As I have said in a previous post I am sober two weeks it feels great and the cravings are lessening every day ...but is it normal to feel like now that you cant drink what will you do to have fun....I know this sounds crazy...but I am jealous of normal people who can have a few drinks and stop....wish I didnt have such an damn addictive personality. I have kind of been feeling blah since I stopped drinking and I am assuring myself that this is just a side effect.
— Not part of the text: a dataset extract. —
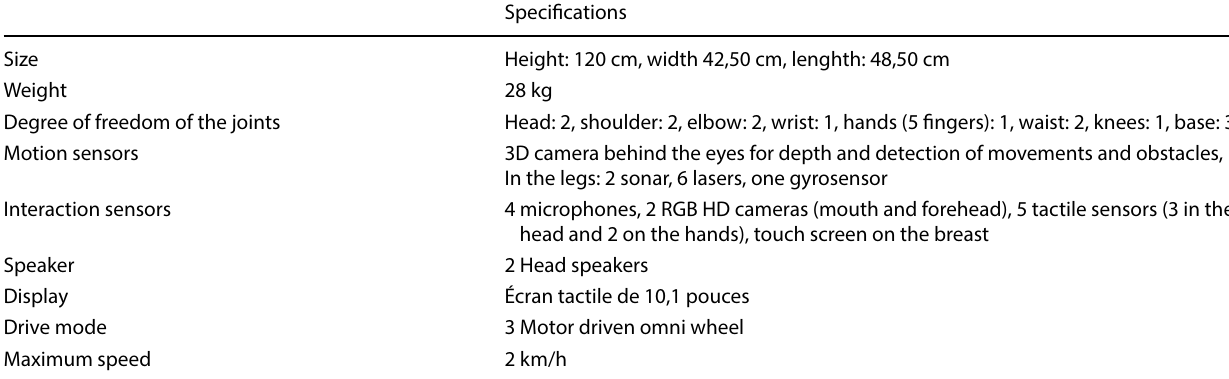
Table 1 Technical specifications of the robot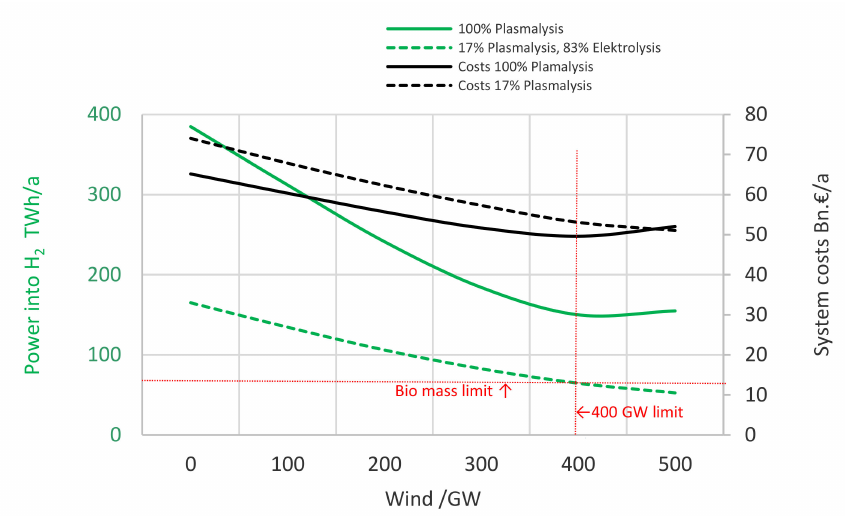
Figure 7. Hydrogen from biomass leads to lower system costs. The available biomass sets a limit of 17% for installed plasmalysis power; the rest is left for electrolysis.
I am keeping my mind active and reminded myself that many many other people have wonderful fun lives without drinking all day...thoughts like these keep me going.
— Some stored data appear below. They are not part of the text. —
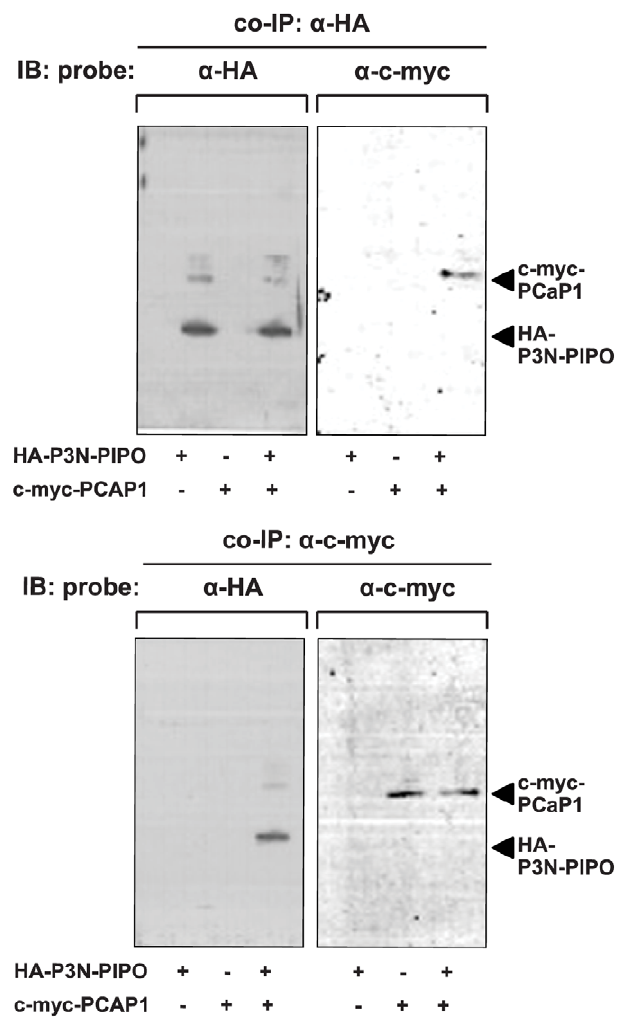
Figure 4. Co-immunoprecipitation of P3N-PIPO and PCaP1 expressed inplanta . Proteins from crude extracts of N. benthamiana leaves (2 days post agroinfiltration) that co-expressed HA-P3N-PIPO and c-myc-PCaP1, or expressed HA-P3N-PIPO or c-myc-PCaP1 only were pulled-down using anti-HA (top panels) or anti-c-myc (bottom panels) antibodies, separated by 4–12% Novex Tris-Glycine PAGE, electroblotted onto PVDF membrane and probed with anti-HA or anti-c-myc antibody as indicated. Recognition of HA-P3N-PIPO and c-myc-PCAP1 are shown at right. Immunoblotting (IB).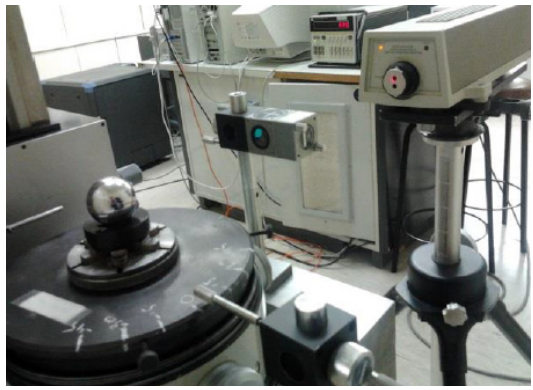
Figure 2. Roundness table SMR test.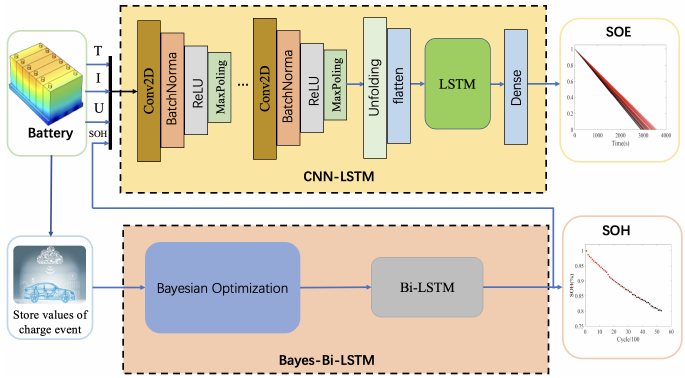
Figure 10. The schematic of joint estimation approach.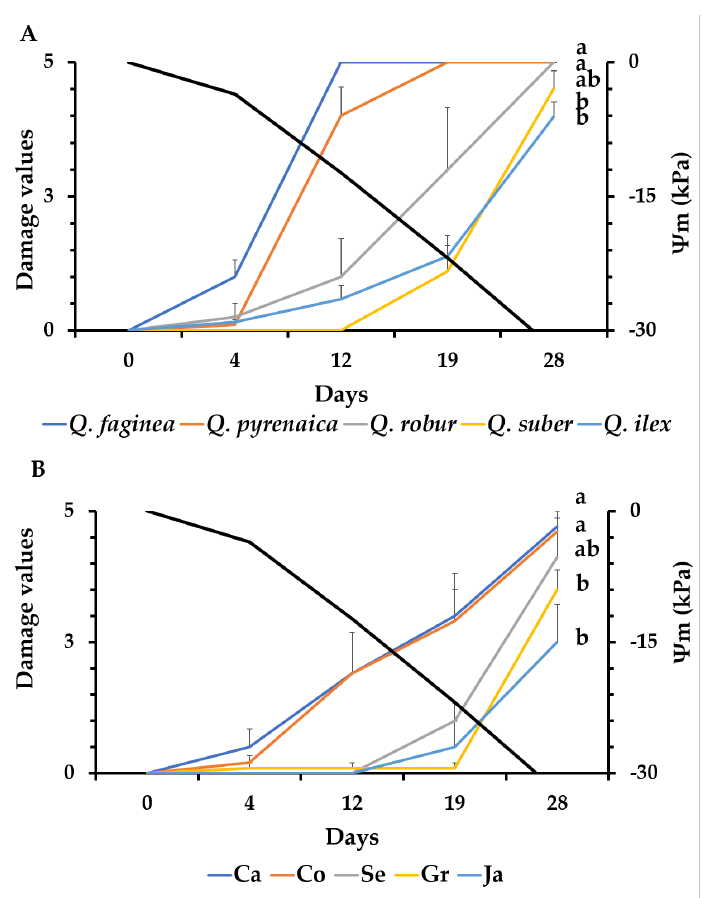
Figure 1. Damage symptoms in drought-stresses seedlings of Quercus spp. ( A ) and Q. ilex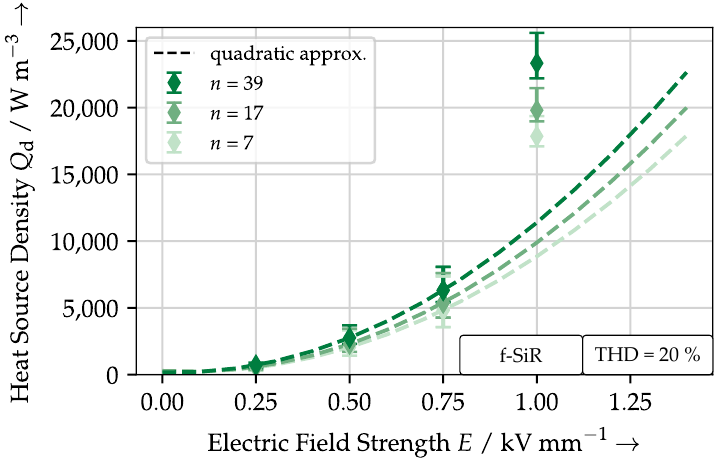
Figure 10. Heat source density of f-SiR as a function of the electric field strength under distorted voltage THD = 20%, quadratic approximation for E = ( 0.25 ... 0.75 ) kVmm − 1 , the mean and range of three test objects.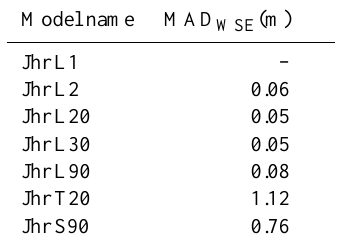
Table 6. Effects of DEMs (source and resolution) on HEC-RAS simulations.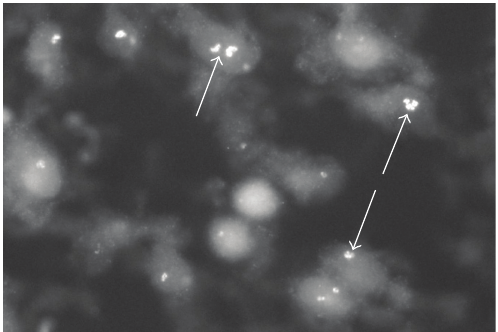
Figure 3: Staining for demonstration of TNF-alpha in a synovial tissue specimen of a rheumatoid arthritis patient. There are specific reactions in inflammatory cells (arrows). The reactions show a granular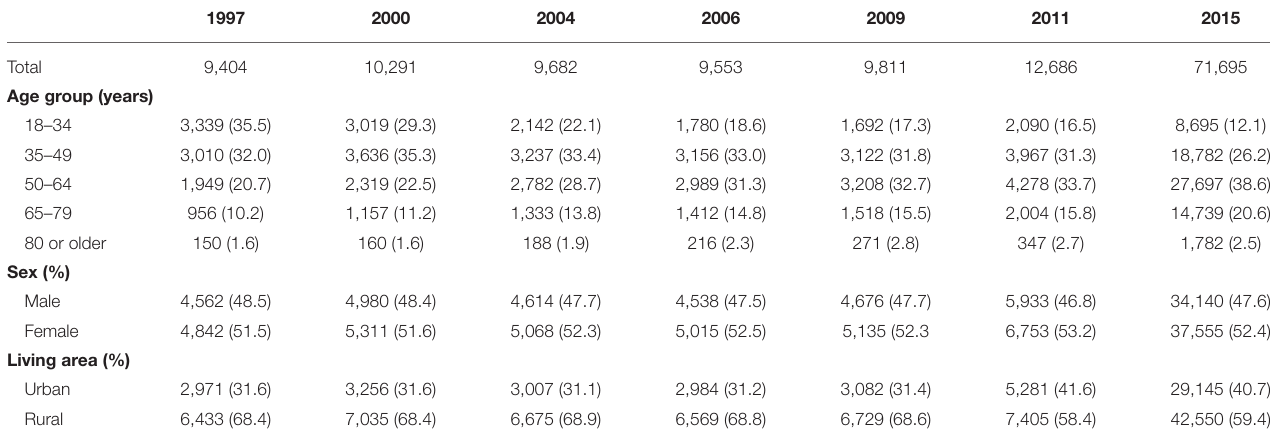
TABLE 1 | Sociodemographic distribution of participants in the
I know the best is yet to come...but you know its hard sometime...recovering..
I just felt like venting...Cant wait to meet new and fun sober friends...
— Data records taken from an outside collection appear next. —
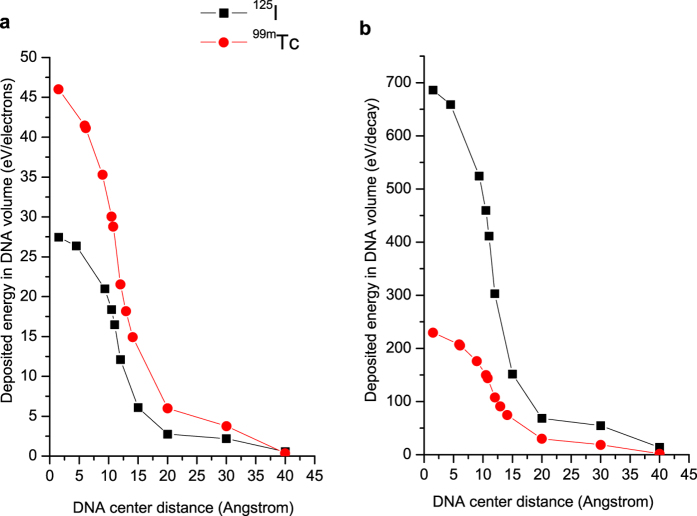
Deposited energies in the DNA segment with the decay sources (125I and 99mTc) at different distances from the DNA center: (a) deposited energies per Auger electron emitted; (b) deposited energies normalized per decay.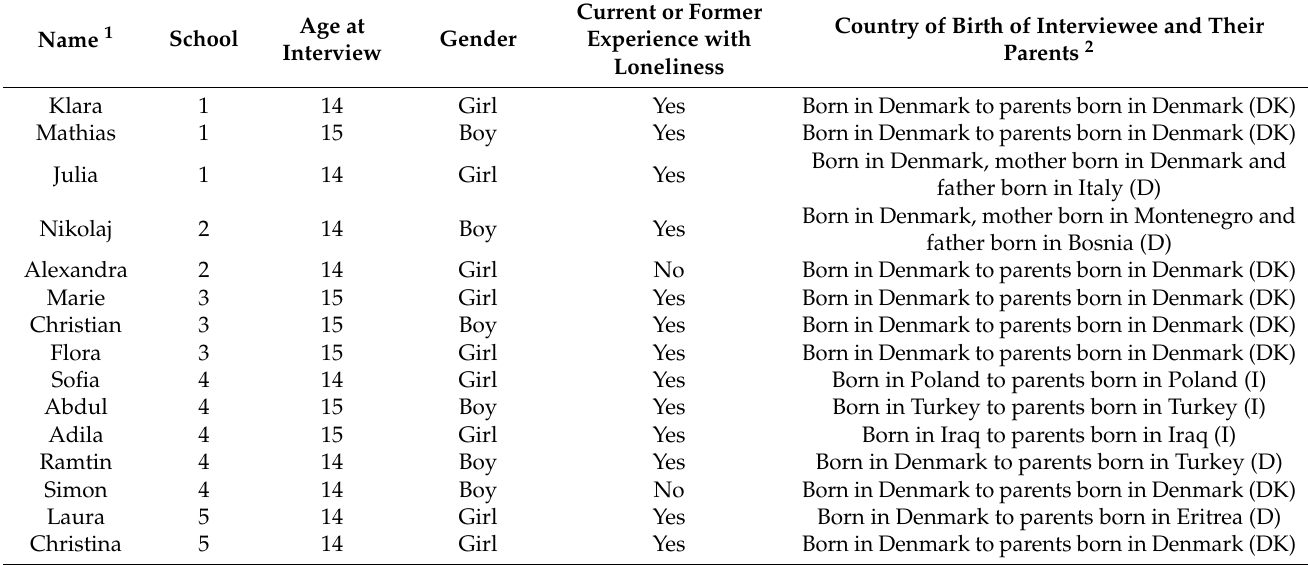
Table 1. Characteristics of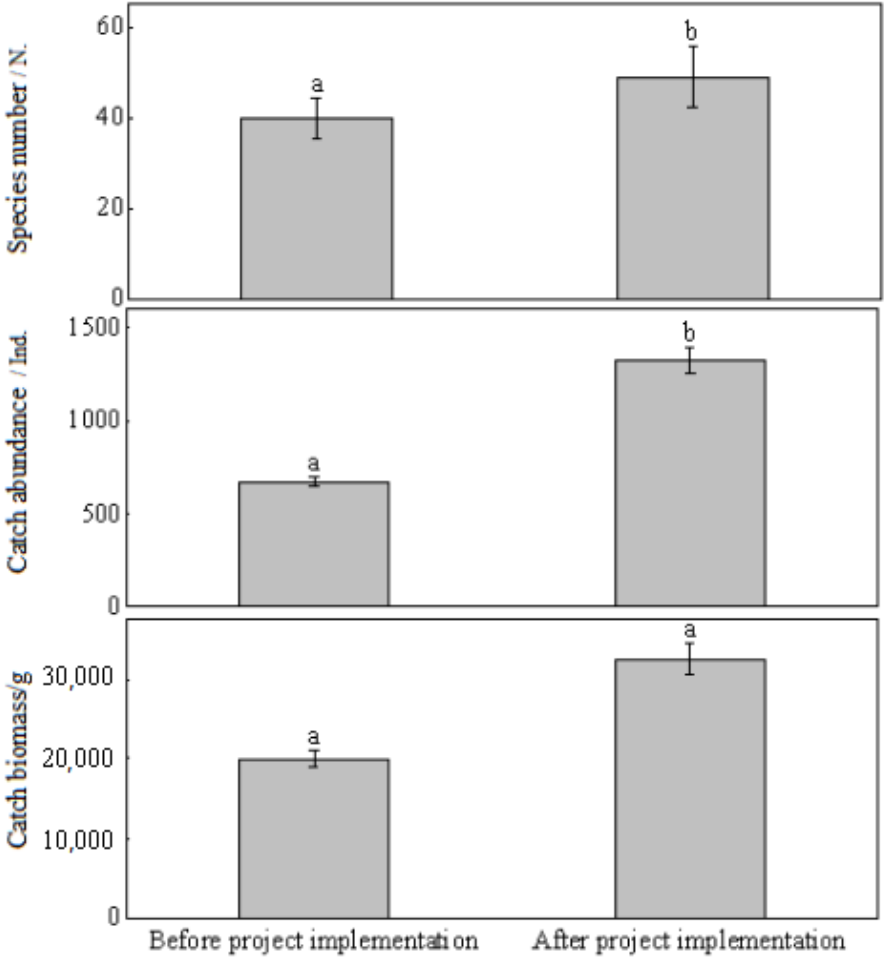
Figure 5. Changes in total species numbers, total fish abundance and total biomass before and after the implementation of the project. Error bars represent the standard deviation between all samples collected within a year before and after the project. To compare the fish resource variation, one-way ANOVA was conducted. The groups with significant differences ( p < 0.05) are represented by different lowercase letters (a, b), and those without significant differences are represented by the same lowercase letters.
Welcome to the boards and welcome to sobriety! I just got back from an AA Oldtimer's event at our local Alano club. Folks with 25 or more years of sobriety spoke about how they do it one day at a time, we had a huge luncheon and raffles, all kinds of stuff going on. I've found a great network of sober friends in the meeting rooms of AA; we have dances, dinners, parties...it's a lot fun! Are you attending AA meetings?
I think an AA meeting is just what I need...! Not only will I be able to meet people like myself but we can all support each other... possibly I will meet new sober friends...!
hey spider Yes it is normal to feel that way.I thought once I gave up drinking that fun would be over. It's finding different things to do and changing your lifestyle. At first when I gave up drinking I felt so empty. it was like I lost my best friend. life was dull, I hated everything around me. In short I was a pain in the butt. Now I am learning though that I don't need alcohol to enjoy myself. Sure its different and I used to wish I could drink like "normal" people. I felt envious of them the same as you do. But I have ACCEPTED the fact that I can't . So there is no point in dwelling on what ifs or wishes . We have to accept what we are and be WILLING to live a life without alcohol because that is the only way we will live a decent life.Really think about what your life was like drinking and what it's like now without the booze. Write a list of good things in your life these past two weeks since you gave up drinking compared to the bad things you felt when you were drinking. Who wants a life of shame,guilt,despair ,lies,and lost days and nights ? NOT ME and I know neither do YOU. Hang in there spider stay positive and I can assure you everything you feel ,think and breathe is normal ,well as normal as we alkies can get lol (just joking). You will do fine. Alcohol is cunning it will try and get in your head and tell you to let it back in your life. be stronger than that .You and only you have the power to stop drinking but there are lots here who will help you through ,all you have to do is ask.Take care and I'm rooting for you girl I really am.